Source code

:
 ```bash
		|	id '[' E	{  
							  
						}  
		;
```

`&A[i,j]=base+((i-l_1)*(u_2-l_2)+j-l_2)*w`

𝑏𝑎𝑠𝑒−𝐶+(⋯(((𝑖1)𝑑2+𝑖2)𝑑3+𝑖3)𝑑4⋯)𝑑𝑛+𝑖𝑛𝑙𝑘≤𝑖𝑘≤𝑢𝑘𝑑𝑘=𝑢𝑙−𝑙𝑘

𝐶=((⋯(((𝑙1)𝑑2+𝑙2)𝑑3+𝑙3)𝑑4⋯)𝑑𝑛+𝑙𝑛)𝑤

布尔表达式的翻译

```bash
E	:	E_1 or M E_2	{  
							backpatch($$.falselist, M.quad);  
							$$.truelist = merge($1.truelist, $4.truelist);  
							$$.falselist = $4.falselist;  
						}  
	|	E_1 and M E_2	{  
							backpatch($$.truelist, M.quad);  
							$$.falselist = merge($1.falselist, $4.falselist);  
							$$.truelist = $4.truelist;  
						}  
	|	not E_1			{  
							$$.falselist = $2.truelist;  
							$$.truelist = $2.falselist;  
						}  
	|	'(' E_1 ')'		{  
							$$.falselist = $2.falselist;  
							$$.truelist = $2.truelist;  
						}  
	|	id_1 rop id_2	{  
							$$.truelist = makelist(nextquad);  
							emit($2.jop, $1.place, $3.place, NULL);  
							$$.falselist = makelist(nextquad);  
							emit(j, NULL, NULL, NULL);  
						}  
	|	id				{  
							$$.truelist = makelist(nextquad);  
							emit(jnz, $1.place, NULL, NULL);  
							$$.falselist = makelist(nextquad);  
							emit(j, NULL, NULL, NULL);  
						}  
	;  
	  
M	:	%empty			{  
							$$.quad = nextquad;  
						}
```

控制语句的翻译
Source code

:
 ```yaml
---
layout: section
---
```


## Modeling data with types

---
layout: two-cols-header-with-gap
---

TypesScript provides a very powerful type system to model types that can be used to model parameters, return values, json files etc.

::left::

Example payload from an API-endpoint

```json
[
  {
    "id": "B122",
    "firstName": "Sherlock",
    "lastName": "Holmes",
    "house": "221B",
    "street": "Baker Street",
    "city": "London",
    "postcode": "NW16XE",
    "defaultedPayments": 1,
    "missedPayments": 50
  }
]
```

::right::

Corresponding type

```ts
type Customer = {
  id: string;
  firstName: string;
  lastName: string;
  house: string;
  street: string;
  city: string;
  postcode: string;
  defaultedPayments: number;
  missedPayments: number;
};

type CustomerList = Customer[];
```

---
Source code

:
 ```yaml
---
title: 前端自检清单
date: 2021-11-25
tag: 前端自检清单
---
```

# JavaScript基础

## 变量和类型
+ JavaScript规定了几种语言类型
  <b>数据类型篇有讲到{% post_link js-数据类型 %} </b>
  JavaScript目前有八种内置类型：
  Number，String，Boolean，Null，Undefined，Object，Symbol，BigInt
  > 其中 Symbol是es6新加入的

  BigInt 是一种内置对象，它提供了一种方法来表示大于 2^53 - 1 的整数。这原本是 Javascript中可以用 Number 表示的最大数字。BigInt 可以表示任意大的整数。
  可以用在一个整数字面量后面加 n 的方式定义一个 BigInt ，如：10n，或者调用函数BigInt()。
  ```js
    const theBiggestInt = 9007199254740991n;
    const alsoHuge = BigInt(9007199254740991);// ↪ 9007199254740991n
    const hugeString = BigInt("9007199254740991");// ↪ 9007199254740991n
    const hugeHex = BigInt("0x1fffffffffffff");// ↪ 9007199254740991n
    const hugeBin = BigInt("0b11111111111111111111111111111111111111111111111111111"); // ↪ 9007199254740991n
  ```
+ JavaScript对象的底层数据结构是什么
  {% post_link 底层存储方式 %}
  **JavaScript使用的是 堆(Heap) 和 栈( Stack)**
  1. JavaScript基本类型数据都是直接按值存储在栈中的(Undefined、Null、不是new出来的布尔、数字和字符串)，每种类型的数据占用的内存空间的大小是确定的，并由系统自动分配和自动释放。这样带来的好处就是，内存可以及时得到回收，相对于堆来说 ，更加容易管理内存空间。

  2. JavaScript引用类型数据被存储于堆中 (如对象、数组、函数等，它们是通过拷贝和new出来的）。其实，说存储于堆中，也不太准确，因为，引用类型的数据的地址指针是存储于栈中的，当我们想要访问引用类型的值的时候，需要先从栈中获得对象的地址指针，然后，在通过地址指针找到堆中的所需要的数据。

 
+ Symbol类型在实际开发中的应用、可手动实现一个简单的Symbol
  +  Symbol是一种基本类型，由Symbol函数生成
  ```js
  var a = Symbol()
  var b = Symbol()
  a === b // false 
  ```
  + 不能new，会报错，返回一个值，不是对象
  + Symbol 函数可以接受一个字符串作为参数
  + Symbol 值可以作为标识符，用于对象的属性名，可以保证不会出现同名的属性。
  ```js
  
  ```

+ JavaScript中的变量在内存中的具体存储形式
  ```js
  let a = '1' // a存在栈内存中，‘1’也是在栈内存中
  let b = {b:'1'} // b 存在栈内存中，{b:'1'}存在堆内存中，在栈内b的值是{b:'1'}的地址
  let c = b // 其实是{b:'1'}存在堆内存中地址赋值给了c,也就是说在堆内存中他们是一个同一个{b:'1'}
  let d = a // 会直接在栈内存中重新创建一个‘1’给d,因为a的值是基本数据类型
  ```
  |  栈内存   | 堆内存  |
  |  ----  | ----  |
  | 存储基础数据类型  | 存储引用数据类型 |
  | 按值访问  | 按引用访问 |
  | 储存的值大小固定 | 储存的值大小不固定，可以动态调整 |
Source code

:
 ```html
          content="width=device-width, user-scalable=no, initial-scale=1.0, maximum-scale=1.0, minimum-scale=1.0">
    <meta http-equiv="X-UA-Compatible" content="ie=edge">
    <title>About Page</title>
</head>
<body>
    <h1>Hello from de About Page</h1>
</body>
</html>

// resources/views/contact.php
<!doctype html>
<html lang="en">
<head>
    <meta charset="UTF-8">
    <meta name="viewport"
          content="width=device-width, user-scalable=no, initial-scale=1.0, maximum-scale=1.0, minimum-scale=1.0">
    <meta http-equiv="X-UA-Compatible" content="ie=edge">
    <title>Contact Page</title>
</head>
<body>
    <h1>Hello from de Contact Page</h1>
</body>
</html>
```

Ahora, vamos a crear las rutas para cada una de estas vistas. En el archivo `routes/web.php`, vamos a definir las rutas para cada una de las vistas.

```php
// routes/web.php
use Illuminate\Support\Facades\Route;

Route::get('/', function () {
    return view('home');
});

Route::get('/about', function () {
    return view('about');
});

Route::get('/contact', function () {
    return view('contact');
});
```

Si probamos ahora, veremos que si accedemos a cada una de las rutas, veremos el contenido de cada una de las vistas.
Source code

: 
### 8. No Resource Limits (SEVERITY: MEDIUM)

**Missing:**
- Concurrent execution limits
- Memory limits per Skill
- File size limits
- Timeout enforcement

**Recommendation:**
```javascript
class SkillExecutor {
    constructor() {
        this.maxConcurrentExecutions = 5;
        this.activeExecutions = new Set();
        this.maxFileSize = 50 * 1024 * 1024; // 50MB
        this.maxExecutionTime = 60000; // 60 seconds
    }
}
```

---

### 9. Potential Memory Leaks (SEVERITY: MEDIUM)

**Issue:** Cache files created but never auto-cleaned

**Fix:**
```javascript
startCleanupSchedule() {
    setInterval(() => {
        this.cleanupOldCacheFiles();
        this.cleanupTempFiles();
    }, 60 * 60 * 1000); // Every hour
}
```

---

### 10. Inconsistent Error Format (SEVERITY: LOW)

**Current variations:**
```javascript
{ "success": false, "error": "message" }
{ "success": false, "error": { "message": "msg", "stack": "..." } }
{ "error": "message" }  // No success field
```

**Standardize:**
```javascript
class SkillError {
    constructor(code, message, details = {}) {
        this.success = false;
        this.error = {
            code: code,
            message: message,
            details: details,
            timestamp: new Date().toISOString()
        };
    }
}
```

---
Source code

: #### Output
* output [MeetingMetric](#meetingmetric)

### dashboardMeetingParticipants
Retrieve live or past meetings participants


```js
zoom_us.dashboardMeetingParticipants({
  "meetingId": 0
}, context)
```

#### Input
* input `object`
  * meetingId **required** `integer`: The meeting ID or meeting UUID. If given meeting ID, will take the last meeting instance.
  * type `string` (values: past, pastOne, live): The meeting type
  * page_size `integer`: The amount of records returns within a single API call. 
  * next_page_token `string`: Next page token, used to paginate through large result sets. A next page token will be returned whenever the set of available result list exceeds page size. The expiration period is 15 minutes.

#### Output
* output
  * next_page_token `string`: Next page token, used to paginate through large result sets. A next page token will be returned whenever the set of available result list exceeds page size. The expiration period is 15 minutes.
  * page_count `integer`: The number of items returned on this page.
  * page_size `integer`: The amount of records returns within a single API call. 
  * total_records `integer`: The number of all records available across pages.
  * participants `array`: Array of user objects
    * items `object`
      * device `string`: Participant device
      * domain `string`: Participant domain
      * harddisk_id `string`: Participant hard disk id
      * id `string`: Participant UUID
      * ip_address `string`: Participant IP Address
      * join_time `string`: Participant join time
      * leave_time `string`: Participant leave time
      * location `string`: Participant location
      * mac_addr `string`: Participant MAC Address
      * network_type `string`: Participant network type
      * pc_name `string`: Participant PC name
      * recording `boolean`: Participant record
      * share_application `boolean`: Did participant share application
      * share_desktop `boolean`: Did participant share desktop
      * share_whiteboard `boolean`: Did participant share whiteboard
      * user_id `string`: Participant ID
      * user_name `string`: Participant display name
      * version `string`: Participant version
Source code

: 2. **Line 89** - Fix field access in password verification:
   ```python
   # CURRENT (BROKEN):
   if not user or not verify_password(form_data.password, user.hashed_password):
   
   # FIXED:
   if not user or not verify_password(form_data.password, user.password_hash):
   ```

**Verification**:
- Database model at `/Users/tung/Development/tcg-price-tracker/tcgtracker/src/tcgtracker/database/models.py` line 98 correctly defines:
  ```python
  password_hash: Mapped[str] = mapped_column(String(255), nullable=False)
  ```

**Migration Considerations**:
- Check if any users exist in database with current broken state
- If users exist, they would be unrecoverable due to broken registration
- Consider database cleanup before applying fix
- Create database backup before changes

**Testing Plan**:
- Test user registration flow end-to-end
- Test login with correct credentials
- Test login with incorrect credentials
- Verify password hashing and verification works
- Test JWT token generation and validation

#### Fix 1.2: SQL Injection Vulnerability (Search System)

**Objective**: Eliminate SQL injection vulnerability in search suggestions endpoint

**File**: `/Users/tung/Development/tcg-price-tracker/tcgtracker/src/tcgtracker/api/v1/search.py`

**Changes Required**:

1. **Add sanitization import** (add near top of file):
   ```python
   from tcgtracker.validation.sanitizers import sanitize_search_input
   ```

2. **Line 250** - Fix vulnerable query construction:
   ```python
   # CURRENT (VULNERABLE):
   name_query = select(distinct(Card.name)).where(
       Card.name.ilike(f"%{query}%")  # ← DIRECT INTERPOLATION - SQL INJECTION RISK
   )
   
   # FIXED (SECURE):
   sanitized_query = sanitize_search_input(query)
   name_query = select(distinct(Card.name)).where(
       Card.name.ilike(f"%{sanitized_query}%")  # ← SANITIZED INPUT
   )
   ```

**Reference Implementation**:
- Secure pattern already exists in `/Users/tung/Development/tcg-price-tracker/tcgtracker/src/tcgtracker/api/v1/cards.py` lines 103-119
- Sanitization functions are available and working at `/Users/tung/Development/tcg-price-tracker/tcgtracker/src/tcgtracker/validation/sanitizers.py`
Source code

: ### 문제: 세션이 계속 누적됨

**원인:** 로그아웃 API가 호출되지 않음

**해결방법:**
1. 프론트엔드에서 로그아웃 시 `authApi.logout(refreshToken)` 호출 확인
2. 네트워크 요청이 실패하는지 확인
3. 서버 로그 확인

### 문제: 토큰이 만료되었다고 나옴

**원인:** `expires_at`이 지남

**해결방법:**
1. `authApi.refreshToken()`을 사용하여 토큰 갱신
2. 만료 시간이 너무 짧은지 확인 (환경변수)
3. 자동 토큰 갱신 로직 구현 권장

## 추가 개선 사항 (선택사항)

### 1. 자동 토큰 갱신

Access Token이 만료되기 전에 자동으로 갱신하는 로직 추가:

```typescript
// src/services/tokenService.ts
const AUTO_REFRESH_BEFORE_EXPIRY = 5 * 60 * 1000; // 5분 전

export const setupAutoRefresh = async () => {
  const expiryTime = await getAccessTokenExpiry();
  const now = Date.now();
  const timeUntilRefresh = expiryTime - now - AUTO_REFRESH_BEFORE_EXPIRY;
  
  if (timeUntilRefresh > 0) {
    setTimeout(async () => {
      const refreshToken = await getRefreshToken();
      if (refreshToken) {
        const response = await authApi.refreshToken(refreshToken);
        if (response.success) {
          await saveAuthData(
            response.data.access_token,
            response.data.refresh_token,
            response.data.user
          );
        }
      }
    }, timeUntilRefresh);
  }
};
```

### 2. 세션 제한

- - - - -

- **THE TASK**
Out of the data above, set down the lines from the one with "Retrieve live or past meetings participants" to the one with "hard disk id", both included, exactly as written and with no additions.

- **COMPLETED TASK**
Retrieve live or past meetings participants


```js
zoom_us.dashboardMeetingParticipants({
  "meetingId": 0
}, context)
```

#### Input
* input `object`
  * meetingId **required** `integer`: The meeting ID or meeting UUID. If given meeting ID, will take the last meeting instance.
  * type `string` (values: past, pastOne, live): The meeting type
  * page_size `integer`: The amount of records returns within a single API call. 
  * next_page_token `string`: Next page token, used to paginate through large result sets. A next page token will be returned whenever the set of available result list exceeds page size. The expiration period is 15 minutes.

#### Output
* output
  * next_page_token `string`: Next page token, used to paginate through large result sets. A next page token will be returned whenever the set of available result list exceeds page size. The expiration period is 15 minutes.
  * page_count `integer`: The number of items returned on this page.
  * page_size `integer`: The amount of records returns within a single API call. 
  * total_records `integer`: The number of all records available across pages.
  * participants `array`: Array of user objects
    * items `object`
      * device `string`: Participant device
      * domain `string`: Participant domain
      * harddisk_id `string`: Participant hard disk id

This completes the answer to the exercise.